*THE PROBLEM:*
Write out, precisely and in full, each line of the material.
--- --- ---
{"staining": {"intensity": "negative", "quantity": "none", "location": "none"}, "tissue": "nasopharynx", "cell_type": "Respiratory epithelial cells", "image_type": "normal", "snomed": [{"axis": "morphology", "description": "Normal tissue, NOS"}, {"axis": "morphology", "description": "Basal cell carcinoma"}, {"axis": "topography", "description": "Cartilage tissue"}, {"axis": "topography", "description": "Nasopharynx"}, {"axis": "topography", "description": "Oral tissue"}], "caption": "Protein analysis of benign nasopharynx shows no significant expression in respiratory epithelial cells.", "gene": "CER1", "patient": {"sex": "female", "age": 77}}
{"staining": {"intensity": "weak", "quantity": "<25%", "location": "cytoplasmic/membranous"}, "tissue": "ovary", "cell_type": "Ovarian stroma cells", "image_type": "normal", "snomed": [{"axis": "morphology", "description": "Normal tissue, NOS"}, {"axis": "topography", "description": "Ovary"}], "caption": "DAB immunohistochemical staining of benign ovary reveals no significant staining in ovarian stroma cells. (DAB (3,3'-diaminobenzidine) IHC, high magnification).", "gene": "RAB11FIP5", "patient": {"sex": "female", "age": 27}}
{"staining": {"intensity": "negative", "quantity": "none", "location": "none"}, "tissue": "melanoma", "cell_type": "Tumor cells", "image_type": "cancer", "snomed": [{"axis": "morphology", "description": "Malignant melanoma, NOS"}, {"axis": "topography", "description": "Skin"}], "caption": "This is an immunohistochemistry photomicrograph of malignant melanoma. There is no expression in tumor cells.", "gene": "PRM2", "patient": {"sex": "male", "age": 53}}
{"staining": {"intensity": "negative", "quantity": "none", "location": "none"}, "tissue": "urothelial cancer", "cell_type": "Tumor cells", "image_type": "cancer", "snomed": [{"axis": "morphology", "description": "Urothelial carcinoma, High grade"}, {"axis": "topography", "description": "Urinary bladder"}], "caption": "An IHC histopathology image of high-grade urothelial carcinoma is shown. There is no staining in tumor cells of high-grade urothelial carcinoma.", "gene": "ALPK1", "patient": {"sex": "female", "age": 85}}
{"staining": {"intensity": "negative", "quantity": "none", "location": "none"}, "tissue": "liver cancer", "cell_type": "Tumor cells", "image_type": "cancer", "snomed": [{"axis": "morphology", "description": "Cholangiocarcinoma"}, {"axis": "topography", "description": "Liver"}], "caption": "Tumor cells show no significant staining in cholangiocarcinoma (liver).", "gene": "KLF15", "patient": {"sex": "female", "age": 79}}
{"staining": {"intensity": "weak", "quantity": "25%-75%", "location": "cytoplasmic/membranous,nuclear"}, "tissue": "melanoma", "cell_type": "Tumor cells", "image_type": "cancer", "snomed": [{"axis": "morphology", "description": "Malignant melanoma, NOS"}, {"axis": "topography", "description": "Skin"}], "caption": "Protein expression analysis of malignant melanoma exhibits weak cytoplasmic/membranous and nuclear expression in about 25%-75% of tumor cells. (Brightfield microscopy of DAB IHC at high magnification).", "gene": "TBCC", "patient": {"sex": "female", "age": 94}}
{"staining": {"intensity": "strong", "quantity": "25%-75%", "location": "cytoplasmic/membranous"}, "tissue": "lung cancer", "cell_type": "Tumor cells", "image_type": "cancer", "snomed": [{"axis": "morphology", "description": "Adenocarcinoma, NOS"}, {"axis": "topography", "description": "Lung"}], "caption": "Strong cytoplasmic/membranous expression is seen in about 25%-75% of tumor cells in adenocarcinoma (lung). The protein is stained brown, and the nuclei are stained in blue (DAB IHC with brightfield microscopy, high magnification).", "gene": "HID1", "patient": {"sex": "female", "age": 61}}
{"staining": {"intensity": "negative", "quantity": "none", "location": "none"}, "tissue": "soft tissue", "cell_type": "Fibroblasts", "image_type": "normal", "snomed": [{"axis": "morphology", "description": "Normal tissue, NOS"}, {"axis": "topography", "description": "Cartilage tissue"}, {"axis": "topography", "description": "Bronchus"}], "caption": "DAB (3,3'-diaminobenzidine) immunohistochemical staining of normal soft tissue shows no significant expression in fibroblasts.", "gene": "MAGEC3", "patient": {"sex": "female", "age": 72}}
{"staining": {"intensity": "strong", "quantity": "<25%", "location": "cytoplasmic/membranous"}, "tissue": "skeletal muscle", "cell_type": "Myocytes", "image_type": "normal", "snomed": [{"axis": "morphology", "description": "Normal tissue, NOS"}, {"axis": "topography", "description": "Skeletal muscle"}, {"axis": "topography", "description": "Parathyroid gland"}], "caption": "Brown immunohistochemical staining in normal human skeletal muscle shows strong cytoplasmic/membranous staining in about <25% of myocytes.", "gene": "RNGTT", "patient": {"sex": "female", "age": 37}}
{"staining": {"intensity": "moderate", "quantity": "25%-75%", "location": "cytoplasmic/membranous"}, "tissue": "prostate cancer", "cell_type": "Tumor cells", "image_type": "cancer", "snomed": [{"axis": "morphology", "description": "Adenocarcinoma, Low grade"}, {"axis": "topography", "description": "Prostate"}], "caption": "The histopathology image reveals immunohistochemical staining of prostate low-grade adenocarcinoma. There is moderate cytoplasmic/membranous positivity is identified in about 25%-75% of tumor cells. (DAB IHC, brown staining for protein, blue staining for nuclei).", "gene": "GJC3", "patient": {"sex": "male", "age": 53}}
--- --- ---
*RESULT FOR THIS TASK:*
{"staining": {"intensity": "negative", "quantity": "none", "location": "none"}, "tissue": "nasopharynx", "cell_type": "Respiratory epithelial cells", "image_type": "normal", "snomed": [{"axis": "morphology", "description": "Normal tissue, NOS"}, {"axis": "morphology", "description": "Basal cell carcinoma"}, {"axis": "topography", "description": "Cartilage tissue"}, {"axis": "topography", "description": "Nasopharynx"}, {"axis": "topography", "description": "Oral tissue"}], "caption": "Protein analysis of benign nasopharynx shows no significant expression in respiratory epithelial cells.", "gene": "CER1", "patient": {"sex": "female", "age": 77}}
{"staining": {"intensity": "weak", "quantity": "<25%", "location": "cytoplasmic/membranous"}, "tissue": "ovary", "cell_type": "Ovarian stroma cells", "image_type": "normal", "snomed": [{"axis": "morphology", "description": "Normal tissue, NOS"}, {"axis": "topography", "description": "Ovary"}], "caption": "DAB immunohistochemical staining of benign ovary reveals no significant staining in ovarian stroma cells. (DAB (3,3'-diaminobenzidine) IHC, high magnification).", "gene": "RAB11FIP5", "patient": {"sex": "female", "age": 27}}
{"staining": {"intensity": "negative", "quantity": "none", "location": "none"}, "tissue": "melanoma", "cell_type": "Tumor cells", "image_type": "cancer", "snomed": [{"axis": "morphology", "description": "Malignant melanoma, NOS"}, {"axis": "topography", "description": "Skin"}], "caption": "This is an immunohistochemistry photomicrograph of malignant melanoma. There is no expression in tumor cells.", "gene": "PRM2", "patient": {"sex": "male", "age": 53}}
{"staining": {"intensity": "negative", "quantity": "none", "location": "none"}, "tissue": "urothelial cancer", "cell_type": "Tumor cells", "image_type": "cancer", "snomed": [{"axis": "morphology", "description": "Urothelial carcinoma, High grade"}, {"axis": "topography", "description": "Urinary bladder"}], "caption": "An IHC histopathology image of high-grade urothelial carcinoma is shown. There is no staining in tumor cells of high-grade urothelial carcinoma.", "gene": "ALPK1", "patient": {"sex": "female", "age": 85}}
{"staining": {"intensity": "negative", "quantity": "none", "location": "none"}, "tissue": "liver cancer", "cell_type": "Tumor cells", "image_type": "cancer", "snomed": [{"axis": "morphology", "description": "Cholangiocarcinoma"}, {"axis": "topography", "description": "Liver"}], "caption": "Tumor cells show no significant staining in cholangiocarcinoma (liver).", "gene": "KLF15", "patient": {"sex": "female", "age": 79}}
{"staining": {"intensity": "weak", "quantity": "25%-75%", "location": "cytoplasmic/membranous,nuclear"}, "tissue": "melanoma", "cell_type": "Tumor cells", "image_type": "cancer", "snomed": [{"axis": "morphology", "description": "Malignant melanoma, NOS"}, {"axis": "topography", "description": "Skin"}], "caption": "Protein expression analysis of malignant melanoma exhibits weak cytoplasmic/membranous and nuclear expression in about 25%-75% of tumor cells. (Brightfield microscopy of DAB IHC at high magnification).", "gene": "TBCC", "patient": {"sex": "female", "age": 94}}
{"staining": {"intensity": "strong", "quantity": "25%-75%", "location": "cytoplasmic/membranous"}, "tissue": "lung cancer", "cell_type": "Tumor cells", "image_type": "cancer", "snomed": [{"axis": "morphology", "description": "Adenocarcinoma, NOS"}, {"axis": "topography", "description": "Lung"}], "caption": "Strong cytoplasmic/membranous expression is seen in about 25%-75% of tumor cells in adenocarcinoma (lung). The protein is stained brown, and the nuclei are stained in blue (DAB IHC with brightfield microscopy, high magnification).", "gene": "HID1", "patient": {"sex": "female", "age": 61}}
{"staining": {"intensity": "negative", "quantity": "none", "location": "none"}, "tissue": "soft tissue", "cell_type": "Fibroblasts", "image_type": "normal", "snomed": [{"axis": "morphology", "description": "Normal tissue, NOS"}, {"axis": "topography", "description": "Cartilage tissue"}, {"axis": "topography", "description": "Bronchus"}], "caption": "DAB (3,3'-diaminobenzidine) immunohistochemical staining of normal soft tissue shows no significant expression in fibroblasts.", "gene": "MAGEC3", "patient": {"sex": "female", "age": 72}}
{"staining": {"intensity": "strong", "quantity": "<25%", "location": "cytoplasmic/membranous"}, "tissue": "skeletal muscle", "cell_type": "Myocytes", "image_type": "normal", "snomed": [{"axis": "morphology", "description": "Normal tissue, NOS"}, {"axis": "topography", "description": "Skeletal muscle"}, {"axis": "topography", "description": "Parathyroid gland"}], "caption": "Brown immunohistochemical staining in normal human skeletal muscle shows strong cytoplasmic/membranous staining in about <25% of myocytes.", "gene": "RNGTT", "patient": {"sex": "female", "age": 37}}
{"staining": {"intensity": "moderate", "quantity": "25%-75%", "location": "cytoplasmic/membranous"}, "tissue": "prostate cancer", "cell_type": "Tumor cells", "image_type": "cancer", "snomed": [{"axis": "morphology", "description": "Adenocarcinoma, Low grade"}, {"axis": "topography", "description": "Prostate"}], "caption": "The histopathology image reveals immunohistochemical staining of prostate low-grade adenocarcinoma. There is moderate cytoplasmic/membranous positivity is identified in about 25%-75% of tumor cells. (DAB IHC, brown staining for protein, blue staining for nuclei).", "gene": "GJC3", "patient": {"sex": "male", "age": 53}}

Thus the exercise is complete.